The count down clock is ticking and we are all wondering when the Mayor of London will stop dithering and do something urgent about air pollution.
Marylebone Road has had 26 days where it has exceeded European daily limits for particulate air pollution. This is over two-thirds of its total annual allowance, whilst we are only a third of the way into the year.
The UK is allowed a total of 35 “bad air days” a year until it exceeds European limits for particulate pollution (PM10) and risks incurring a potential fine of approximately £300 million.
Yesterday the Mayor of London announced that another 90 hybrid buses were being launched onto London’s roads. It sounds like good news but what the Mayor has once again failed to tell the media is that he is delivering far less than he promised a short while ago.
In his draft air quality strategy, Boris Johnson outlined an action plan to help reduce emissions and promised that 356 hybrid buses would be on London’s roads by March 2011. So what the Mayor has delivered is over 150 buses less than what was originally promised for his target date.
Even more worrying for the future is that the Mayor had previously adopted the commitment I helped to push through with the previous Mayor: that all buses would be hybrids from 2012 onwards.
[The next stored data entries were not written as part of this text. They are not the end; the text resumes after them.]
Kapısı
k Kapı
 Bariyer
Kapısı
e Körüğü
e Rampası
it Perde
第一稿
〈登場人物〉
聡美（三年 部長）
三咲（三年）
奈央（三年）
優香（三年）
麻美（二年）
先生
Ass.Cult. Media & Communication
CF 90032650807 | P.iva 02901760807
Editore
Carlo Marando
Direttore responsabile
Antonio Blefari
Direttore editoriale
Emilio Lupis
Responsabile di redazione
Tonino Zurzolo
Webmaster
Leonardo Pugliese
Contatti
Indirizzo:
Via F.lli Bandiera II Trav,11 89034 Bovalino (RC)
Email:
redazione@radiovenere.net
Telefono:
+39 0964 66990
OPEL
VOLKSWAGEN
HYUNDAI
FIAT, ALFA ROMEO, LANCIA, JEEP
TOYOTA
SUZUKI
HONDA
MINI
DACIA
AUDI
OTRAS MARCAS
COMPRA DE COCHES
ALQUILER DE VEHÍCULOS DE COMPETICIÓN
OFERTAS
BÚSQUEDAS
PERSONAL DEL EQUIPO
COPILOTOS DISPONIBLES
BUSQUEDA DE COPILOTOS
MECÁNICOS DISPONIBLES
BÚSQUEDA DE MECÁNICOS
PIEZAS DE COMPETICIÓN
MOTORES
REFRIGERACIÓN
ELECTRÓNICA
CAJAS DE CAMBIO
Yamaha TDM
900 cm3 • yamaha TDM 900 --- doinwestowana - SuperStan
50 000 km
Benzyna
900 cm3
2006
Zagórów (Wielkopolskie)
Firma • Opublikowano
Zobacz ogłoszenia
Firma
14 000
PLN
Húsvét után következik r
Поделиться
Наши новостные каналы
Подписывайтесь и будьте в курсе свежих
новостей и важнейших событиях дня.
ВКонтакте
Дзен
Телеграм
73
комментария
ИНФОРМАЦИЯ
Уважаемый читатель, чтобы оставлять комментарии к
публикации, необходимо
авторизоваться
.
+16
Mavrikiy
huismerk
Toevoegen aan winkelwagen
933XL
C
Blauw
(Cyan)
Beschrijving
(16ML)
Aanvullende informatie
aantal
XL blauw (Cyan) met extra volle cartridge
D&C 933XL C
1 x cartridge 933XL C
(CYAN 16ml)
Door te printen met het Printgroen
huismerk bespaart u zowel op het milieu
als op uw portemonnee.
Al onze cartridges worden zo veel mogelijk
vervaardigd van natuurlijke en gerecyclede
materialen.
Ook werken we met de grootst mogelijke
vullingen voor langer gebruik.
That solid promise has now become a target of another 100 hybrids by the end of next year, with the vague aim of TfL “maximising the number of new hybrid buses entering service”.
The Mayor is focused upon his vanity project, the new Routemaster, which is a marginally cleaner bus than a regular hybrid. The problem is that the development budget for this new bus has taken away funding from buying a lot more hybrids.
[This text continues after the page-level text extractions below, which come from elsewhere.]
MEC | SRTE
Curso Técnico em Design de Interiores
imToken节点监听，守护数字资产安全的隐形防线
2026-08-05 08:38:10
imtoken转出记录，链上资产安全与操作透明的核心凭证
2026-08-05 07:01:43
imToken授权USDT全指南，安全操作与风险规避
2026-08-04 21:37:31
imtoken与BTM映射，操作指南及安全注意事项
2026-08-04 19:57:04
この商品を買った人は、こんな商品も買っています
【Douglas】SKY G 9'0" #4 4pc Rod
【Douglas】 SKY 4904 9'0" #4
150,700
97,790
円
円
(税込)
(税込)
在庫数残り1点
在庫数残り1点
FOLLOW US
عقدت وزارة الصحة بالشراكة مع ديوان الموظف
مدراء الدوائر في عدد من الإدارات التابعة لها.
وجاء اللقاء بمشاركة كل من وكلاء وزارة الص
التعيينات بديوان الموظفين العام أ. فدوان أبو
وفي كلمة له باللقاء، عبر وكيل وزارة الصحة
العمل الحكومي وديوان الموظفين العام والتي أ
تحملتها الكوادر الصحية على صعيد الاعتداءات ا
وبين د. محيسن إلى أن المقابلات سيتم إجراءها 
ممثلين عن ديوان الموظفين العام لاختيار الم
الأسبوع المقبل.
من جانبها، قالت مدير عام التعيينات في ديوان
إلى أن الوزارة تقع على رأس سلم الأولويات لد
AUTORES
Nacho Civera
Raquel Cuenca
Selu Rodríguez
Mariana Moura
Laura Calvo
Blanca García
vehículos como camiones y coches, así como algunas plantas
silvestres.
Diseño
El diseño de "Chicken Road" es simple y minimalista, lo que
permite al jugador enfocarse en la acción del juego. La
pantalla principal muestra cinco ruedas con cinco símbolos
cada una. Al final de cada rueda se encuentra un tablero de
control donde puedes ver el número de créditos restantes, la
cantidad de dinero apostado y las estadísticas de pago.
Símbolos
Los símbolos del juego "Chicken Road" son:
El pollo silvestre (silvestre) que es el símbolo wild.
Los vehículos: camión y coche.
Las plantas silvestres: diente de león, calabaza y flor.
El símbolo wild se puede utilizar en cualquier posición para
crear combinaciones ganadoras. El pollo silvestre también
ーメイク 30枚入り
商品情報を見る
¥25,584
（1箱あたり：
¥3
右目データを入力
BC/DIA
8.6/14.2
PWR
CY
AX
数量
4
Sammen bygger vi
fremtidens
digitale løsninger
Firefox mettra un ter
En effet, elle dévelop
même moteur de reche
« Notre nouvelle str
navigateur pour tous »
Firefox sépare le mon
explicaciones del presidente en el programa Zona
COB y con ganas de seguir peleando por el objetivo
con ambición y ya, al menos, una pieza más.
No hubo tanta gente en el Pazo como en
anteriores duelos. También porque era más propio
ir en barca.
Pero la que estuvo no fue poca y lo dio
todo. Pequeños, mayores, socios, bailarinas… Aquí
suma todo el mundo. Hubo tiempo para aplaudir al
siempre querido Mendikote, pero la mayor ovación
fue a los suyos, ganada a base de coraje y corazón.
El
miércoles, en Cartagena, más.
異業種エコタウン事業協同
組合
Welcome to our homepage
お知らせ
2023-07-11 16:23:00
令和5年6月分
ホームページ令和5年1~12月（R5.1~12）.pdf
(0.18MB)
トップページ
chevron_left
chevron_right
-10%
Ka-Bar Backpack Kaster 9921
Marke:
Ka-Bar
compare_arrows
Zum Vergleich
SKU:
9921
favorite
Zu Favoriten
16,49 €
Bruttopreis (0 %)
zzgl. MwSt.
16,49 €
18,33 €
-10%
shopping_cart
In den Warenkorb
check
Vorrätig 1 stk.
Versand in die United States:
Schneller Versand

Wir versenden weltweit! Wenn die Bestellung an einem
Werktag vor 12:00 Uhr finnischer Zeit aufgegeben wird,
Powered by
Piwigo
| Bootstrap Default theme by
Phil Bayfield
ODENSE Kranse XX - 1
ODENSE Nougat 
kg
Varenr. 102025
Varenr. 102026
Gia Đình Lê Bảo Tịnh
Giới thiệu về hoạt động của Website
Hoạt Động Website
The Mayor claimed a few months ago that he could fund both the new Routemaster and keep his promise on hybrids, but this is clearly not the case. His decision to subsidise the new Routemaster rather than hybrids will actually lead to there being more pollution in London.
This lack of commitment from the Mayor comes as no surprise as he has constantly dithered and backtracked on air pollution. He has delivered 1,300 less electric charging points than he promised last year. He also delayed action against the most polluting light vans by two years. This constant dithering is completely unacceptable when a report commissioned by the Mayor himself estimates that the equivalent of 4267 deaths in 2008 were attributable to long term air pollution.
Londoners are suffering badly and now the threat of a fine is very real. The Mayor needs to take some responsibility and should immediately restore the Western Extension, reinstate twice yearly inspections for black cabs and introduce a Very Low Emission Zone, which only allows the cleanest vehicles to enter central London.